Calculating the spatial average of a variable is as simple as:

ds = nc.open_thredds("https://psl.noaa.gov/thredds/dodsC/Datasets/COBE2/sst.mon.ltm.1991-2020.nc")
ds.subset(variables = "sst")
ds.subset(lon = [-13, 38], lat = [30, 67])
ds.spatial_mean()
ds.plot()
intro_plot2

It lets you do mathematical operations

nctoolkit offers an ‘assign’ method for performing mathematical operations on variables. This works in a way that will be familiar to users of Pandas. The method is illustrated below in a processing chain that works out how much warmer each part of the ocean is than the global mean.

ds = nc.open_thredds("https://psl.noaa.gov/thredds/dodsC/Datasets/COBE2/sst.mon.ltm.1991-2020.nc")
ds.tmean()
ds.assign(delta = lambda x: x.sst - spatial_mean(x.sst), drop = True)
ds.plot()
intro_plot3

It lets you regrid data

nctoolkit has built-in methods for regridding data to user-specified grids. One of the most useful is to_latlon. This let’s you regrid to a regular latlon grid. You just need to specify the extent of the new grid, the resolution and the regridding method.

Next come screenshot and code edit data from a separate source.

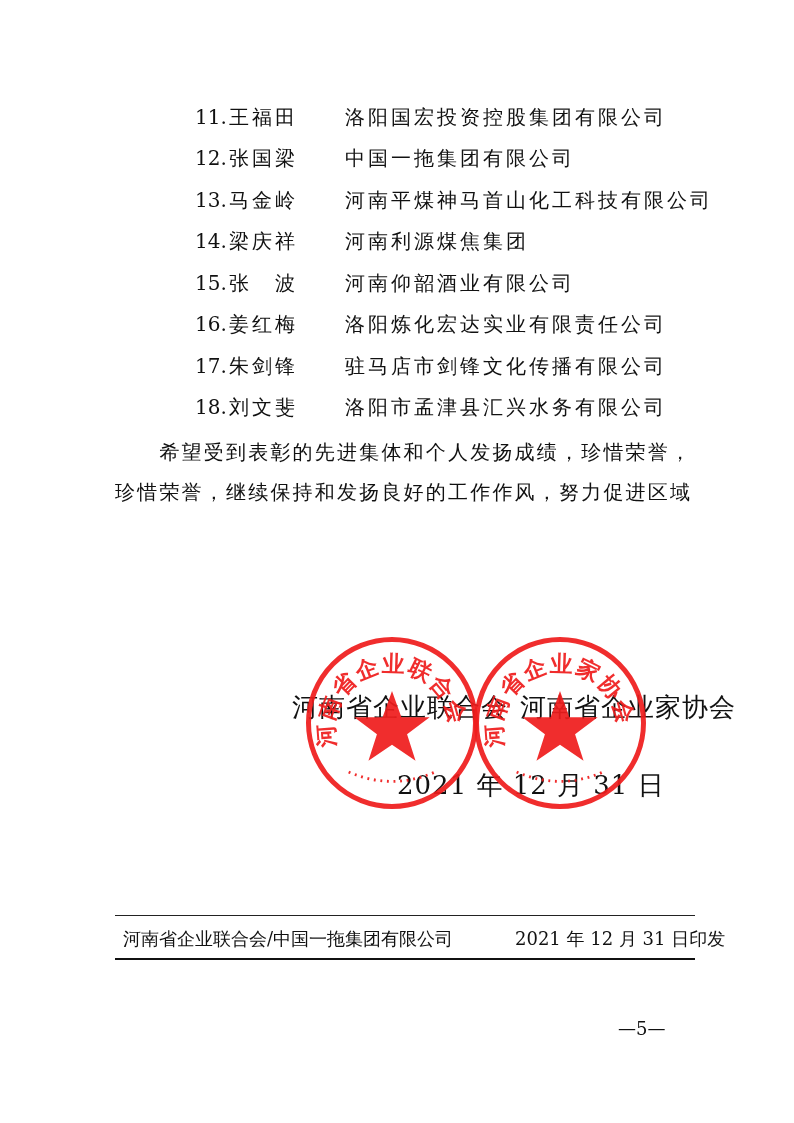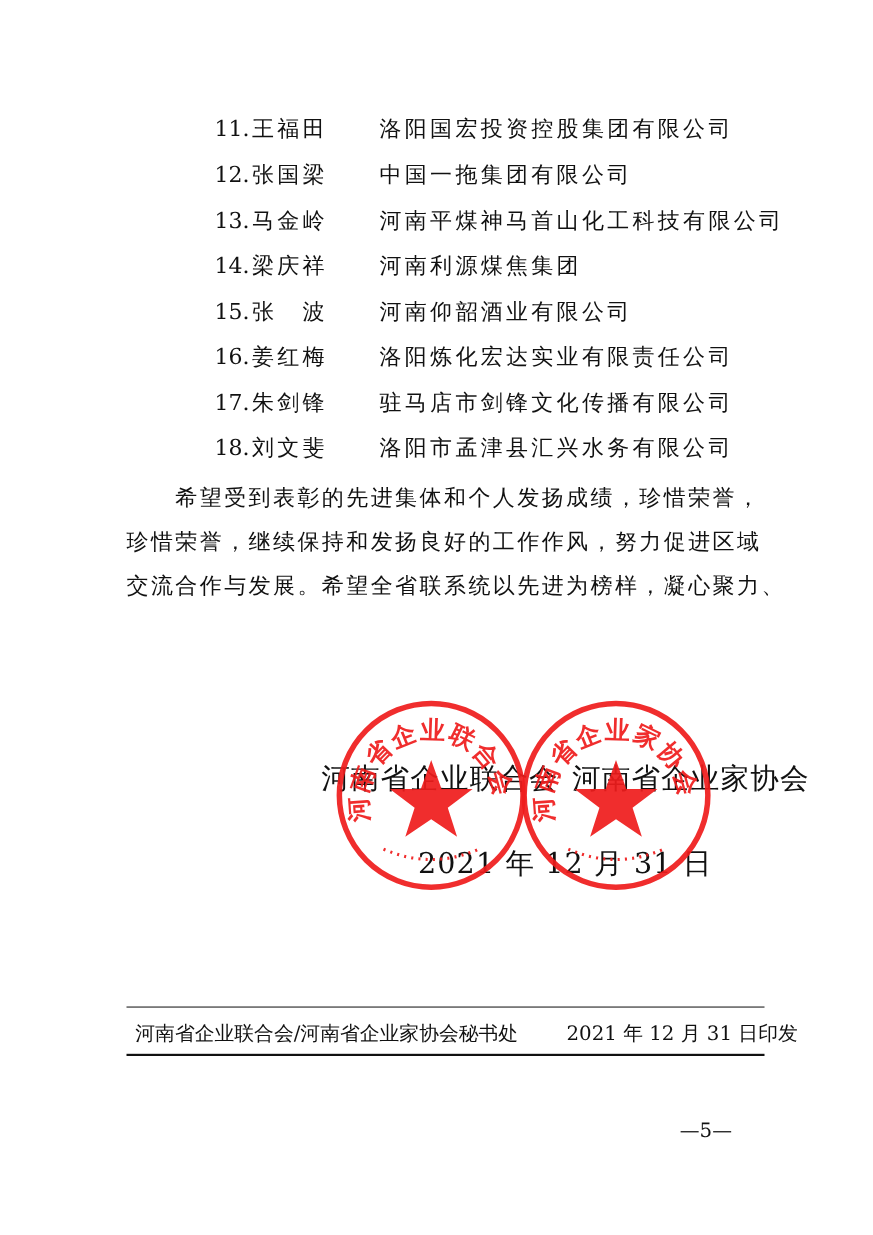--- a/index.html
+++ b/index.html
@@ -66,7 +66,6 @@
 <div class="para" style="top:432px">
   <div>　　希望受到表彰的先进集体和个人发扬成绩，珍惜荣誉，</div>
   <div>珍惜荣誉，继续保持和发扬良好的工作作风，努力促进区域</div>
-  <div>交流合作与发展。希望全省联系统以先进为榜样，凝心聚力、</div>
 </div>
 
 <div class="sign-line" style="left:292px; top:690px">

ds = nc.open_thredds("https://psl.noaa.gov/thredds/dodsC/Datasets/COBE2/sst.mon.ltm.1991-2020.nc")
ds.to_latlon(lon = [-13, 38], lat = [30, 67], res = 1, method = "bil")
ds.plot()
intro_plot5

It lets you calculate zonal averages

It is easy to calculate zonal averages using nctoolkit using the zonal_mean method.

ds = nc.open_thredds("https://psl.noaa.gov/thredds/dodsC/Datasets/COBE2/sst.mon.ltm.1991-2020.nc")
ds.zonal_mean()
ds.plot()
intro_plot8